Learning From Data - 1 | Robbie Jones

Chapter 1: The Learning Problem

Exercises

1.3

(a) If $\mathbf{x}(t)$ is misclassified, we either have $y(t) = 1$ and $\text{sign}(\mathbf{w}^T(t)\mathbf{x}(t)) < 0$, or $y(t) = -1$ and $\text{sign}(\mathbf{w}^T(t)\mathbf{x}(t)) > 0$. In either case, $y(t)\mathbf{w}^T(t)\mathbf{x}(t) < 0$.

(b) Substituting the update rule for $\mathbf{w}^T(t + 1)$, we have

$\begin{align} y(t)\mathbf{w}^T(t + 1)\mathbf{x}(t) &= y(t)(\mathbf{w}(t) + y(t)\mathbf{x}(t))^T\mathbf{x}(t) \\ &= y(t)\mathbf{w}^T(t)\mathbf{x}(t) + y^2(t)\mathbf{x}^T(t)\mathbf{x}(t) \\ &= y(t)\mathbf{w}^T(t)\mathbf{x}(t) + y^2(t)||\mathbf{x}(t)||^2 \\ &> y(t)\mathbf{w}^T(t)\mathbf{x}(t), \end{align}$

where we use the fact that $y^2(t)||\mathbf{x}(t)||^2$ is strictly positive.

(c) Since a correctly classified data point has $y(t)\mathbf{w}^T(t)\mathbf{x}(t) > 0$, it makes sense to change our weight vector such that this quantity increases.

1.4

Check out my jupyter notebook here.

1.13

(a) $h$ makes an error in approximating $y$ when it

incorrectly approximates $f(\mathbf{x})$ with probability $\mu$, and $y = f(\mathbf{x})$ with probability $\lambda$.
correctly approximates $f(\mathbf{x})$ with probability $1 - \mu$, and $y \neq f(\mathbf{x})$ with probability $1 - \lambda$.

### What is needed
Reproduce, without changes, the passage of the learning-problem solutions that begins at the words "where we use" and stops after "jupyter notebook here.".

### Extracted entries

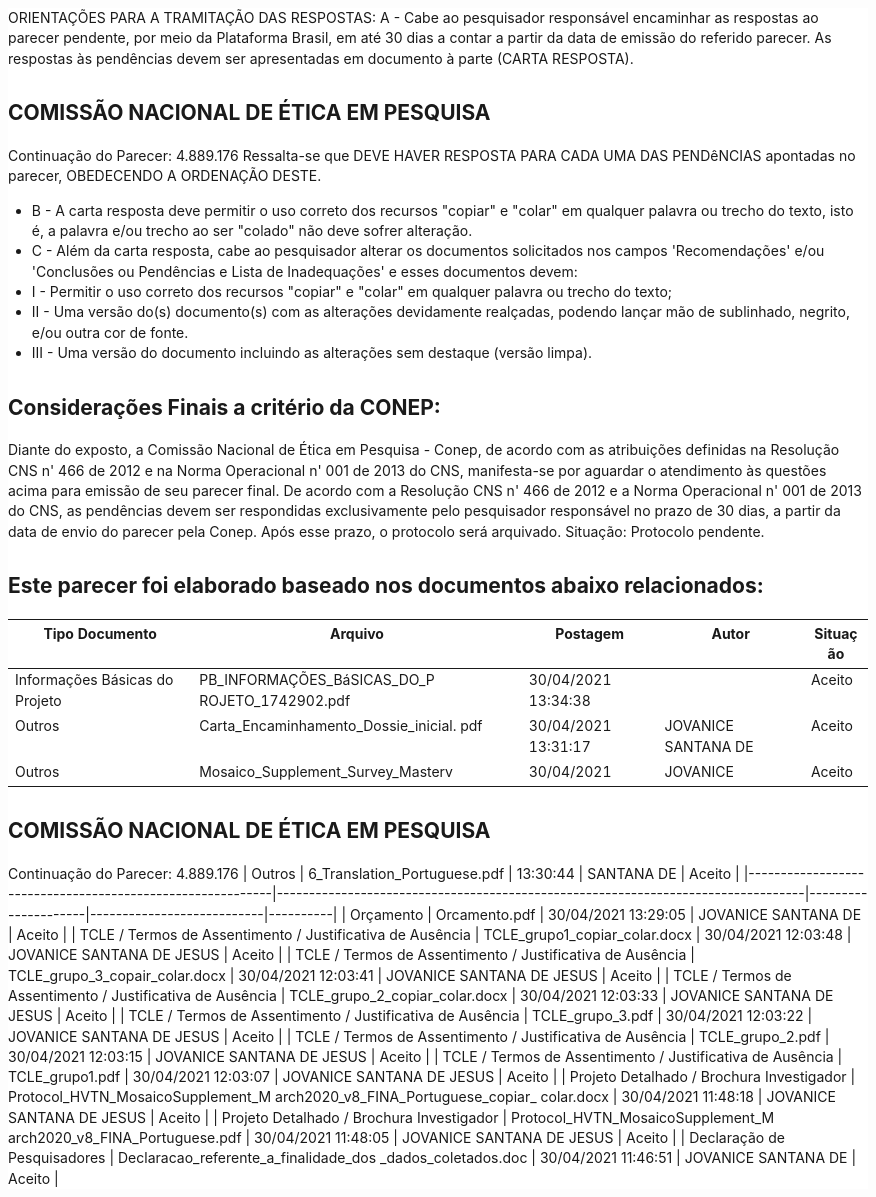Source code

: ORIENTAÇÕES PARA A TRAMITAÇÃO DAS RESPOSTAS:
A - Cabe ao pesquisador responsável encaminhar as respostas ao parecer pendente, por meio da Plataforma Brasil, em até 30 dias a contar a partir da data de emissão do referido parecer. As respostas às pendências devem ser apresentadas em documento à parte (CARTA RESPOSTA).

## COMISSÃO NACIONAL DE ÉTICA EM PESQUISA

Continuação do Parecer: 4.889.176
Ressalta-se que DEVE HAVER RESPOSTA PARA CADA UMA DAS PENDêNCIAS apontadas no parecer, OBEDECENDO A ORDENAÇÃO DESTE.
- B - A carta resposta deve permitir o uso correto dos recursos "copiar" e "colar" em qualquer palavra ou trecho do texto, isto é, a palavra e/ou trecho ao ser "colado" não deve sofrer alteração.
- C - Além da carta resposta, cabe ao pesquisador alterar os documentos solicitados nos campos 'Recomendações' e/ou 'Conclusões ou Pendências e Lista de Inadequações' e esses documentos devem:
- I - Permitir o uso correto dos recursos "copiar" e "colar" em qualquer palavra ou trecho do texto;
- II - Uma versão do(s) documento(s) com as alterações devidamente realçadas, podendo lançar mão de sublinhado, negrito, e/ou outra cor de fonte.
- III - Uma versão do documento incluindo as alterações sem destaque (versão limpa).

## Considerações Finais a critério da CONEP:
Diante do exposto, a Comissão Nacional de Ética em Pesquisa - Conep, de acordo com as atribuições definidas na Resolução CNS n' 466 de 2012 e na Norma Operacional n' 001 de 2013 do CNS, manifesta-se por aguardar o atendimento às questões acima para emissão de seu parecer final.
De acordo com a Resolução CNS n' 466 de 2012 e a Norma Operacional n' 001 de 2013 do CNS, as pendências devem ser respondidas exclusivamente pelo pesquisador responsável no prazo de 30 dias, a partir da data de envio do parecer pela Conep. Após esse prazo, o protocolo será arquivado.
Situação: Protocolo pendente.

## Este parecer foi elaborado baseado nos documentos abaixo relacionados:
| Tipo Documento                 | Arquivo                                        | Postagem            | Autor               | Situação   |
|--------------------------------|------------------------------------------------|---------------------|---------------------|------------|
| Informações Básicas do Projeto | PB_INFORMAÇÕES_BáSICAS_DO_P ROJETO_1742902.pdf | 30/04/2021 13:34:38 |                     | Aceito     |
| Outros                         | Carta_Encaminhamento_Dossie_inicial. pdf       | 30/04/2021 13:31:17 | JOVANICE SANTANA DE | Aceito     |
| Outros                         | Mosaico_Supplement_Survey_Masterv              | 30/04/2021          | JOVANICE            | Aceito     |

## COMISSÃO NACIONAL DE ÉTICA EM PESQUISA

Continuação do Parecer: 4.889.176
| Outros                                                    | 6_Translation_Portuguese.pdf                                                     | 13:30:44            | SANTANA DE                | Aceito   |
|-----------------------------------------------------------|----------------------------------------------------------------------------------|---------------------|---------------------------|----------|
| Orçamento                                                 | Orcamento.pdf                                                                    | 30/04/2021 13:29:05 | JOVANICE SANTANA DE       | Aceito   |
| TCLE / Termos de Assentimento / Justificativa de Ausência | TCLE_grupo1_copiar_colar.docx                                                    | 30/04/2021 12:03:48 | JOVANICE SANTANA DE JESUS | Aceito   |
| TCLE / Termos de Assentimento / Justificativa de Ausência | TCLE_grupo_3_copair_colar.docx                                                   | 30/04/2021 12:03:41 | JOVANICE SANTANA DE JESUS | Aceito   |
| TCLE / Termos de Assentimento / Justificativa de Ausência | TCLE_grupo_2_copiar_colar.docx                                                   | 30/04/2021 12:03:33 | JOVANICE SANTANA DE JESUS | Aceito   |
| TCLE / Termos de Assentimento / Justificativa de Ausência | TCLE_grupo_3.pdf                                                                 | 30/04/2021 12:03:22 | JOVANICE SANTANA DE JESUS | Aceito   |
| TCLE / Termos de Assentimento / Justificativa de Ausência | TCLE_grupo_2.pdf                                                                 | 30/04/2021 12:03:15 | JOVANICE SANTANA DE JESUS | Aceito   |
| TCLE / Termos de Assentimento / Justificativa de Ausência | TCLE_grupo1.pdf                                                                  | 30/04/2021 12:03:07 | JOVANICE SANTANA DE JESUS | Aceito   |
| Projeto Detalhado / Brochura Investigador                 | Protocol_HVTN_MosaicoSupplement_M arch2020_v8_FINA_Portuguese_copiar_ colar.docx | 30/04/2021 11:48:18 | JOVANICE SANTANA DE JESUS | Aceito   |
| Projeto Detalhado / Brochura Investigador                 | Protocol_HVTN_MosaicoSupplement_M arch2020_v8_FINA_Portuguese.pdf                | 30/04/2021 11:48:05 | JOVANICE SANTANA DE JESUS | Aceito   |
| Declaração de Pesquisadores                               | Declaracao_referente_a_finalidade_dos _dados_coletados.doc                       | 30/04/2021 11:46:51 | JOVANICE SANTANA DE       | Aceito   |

### Solved exercise
where we use the fact that $y^2(t)||\mathbf{x}(t)||^2$ is strictly positive.

(c) Since a correctly classified data point has $y(t)\mathbf{w}^T(t)\mathbf{x}(t) > 0$, it makes sense to change our weight vector such that this quantity increases.

1.4

Check out my jupyter notebook here.